Tuition and fees for full-time undergraduate students range from about $3,700 per term to about $30,000 per term for international students.

COVID-19 Disrupts University’s Winter Term

The first case of COVID-19 in Canada was reportedly confirmed on Jan. 27. Days later, the World Health Organization declared COVID-19 a “public health emergency of international concern,” and declared COVID-19 a pandemic on March 11.

The University of Waterloo tuition refund class action lawsuit says that the winter term was scheduled to run from Jan. 6 through April 3, and final examinations were to be held between April 8 and April 25.

Kate says she was enrolled in four on-campus courses and one online course during the University of Waterloo’s winter 2020 term.

On March 13, the university’s president emailed students to inform them that on-campus courses would be suspended from March 14 through March 23, and that in-person course activity including final exams would be cancelled.

The email informed students that instructors were pursuing alternative methods to continue course work and exams, and stated that campus operations would continue.

The effect of the university’s decision, as conveyed in the March 13 email, “was a complete cancellation of one week of the twelve lecture weeks scheduled for the March 2020 Term and two additional weeks which were left to the discretion of professors as how and to what extent they would make use of them.”

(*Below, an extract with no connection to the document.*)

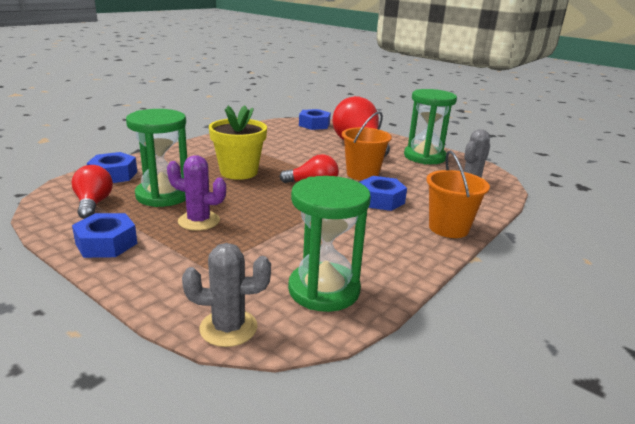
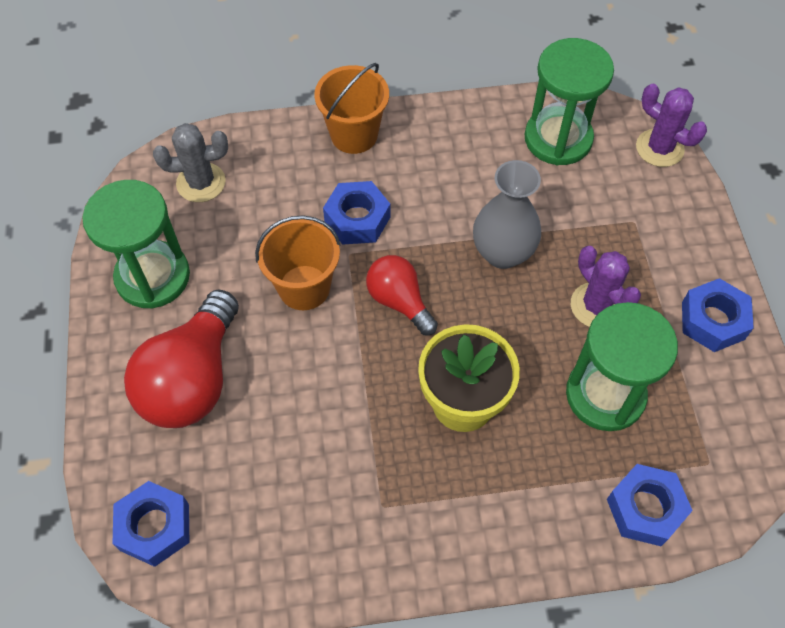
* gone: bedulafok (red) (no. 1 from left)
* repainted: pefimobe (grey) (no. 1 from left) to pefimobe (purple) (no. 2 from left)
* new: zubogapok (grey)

Class Action Lawsuit: University of Waterloo Fails to Offer Refunds

Stressed out student regarding the University of Waterloo tution refund class action lawsuit On March 19, the university’s president sent an email informing students that the course drop deadline to receive a “Withdrawn” notification on their transcripts had been extended to March 30, and the course drop deadline to receive a “Withdrawn/Failure” notification had been extended to April 7.

“The option of withdrawing from courses, even if a full refund of tuition and fees had been offered, was a hollow gesture for the Plaintiff and members of the Class, after the effort expended theretofore in the Winter 2020 Term and in light of the prospect of the potentially prejudicial receipt of a ‘Withdrawn’ notation on their transcripts,” the University of Waterloo class action lawsuit says.

“The plaintiff and the Class Members had a rightful expectation that they could complete the Winter 2020 Term and receive a refund for any and all deprivation of their entitlements under their contracts with the Defendant.”

According to the University of Waterloo tuition refund class action lawsuit, the university did not provide any tuition refund even though their on-campus classes were either cancelled or delivered in a “materially inferior form of online instruction.”

COVID-19 Leads to Widespread Legal Issues

The University of Waterloo is not the first university to face legal action over its failure to refund tuition in the wake of the COVID-19 pandemic. Earlier this year, students from 15 Quebec universities filed an application for authorization seeking partial tuition refunds for the period of time their classes were disrupted by COVID-19.

Parents of students attending private schools in Montreal are also seeking refunds of their school fees that were not reimbursed even though the schools closed on March 13 due to the COVID-19 pandemic.

The COVID-19 pandemic has created a wide array of legal issues on top of those faced by universities. Complaints and lawsuits citing price gouging, false advertisement of “cures,” failure to refund, business interruption insurance, the effects on employees, and treatment of inmates and senior citizens during the COVID-19 crisis have skyrocketed.

Do you think universities should refund students’ tuition amid COVID-19 closures? Are you waiting on a refund for an event or class canceled due to COVID-19? Tell us your story in the comment section below! 

Kate is represented by Matthew J. Armstrong.

The University of Waterloo Tuition Refund Class Action Lawsuit is Kate Didiano v. University of Waterloo, Case No. CV-20-00000764-00CP, in the Ontario Superior Court of Justice, Canada.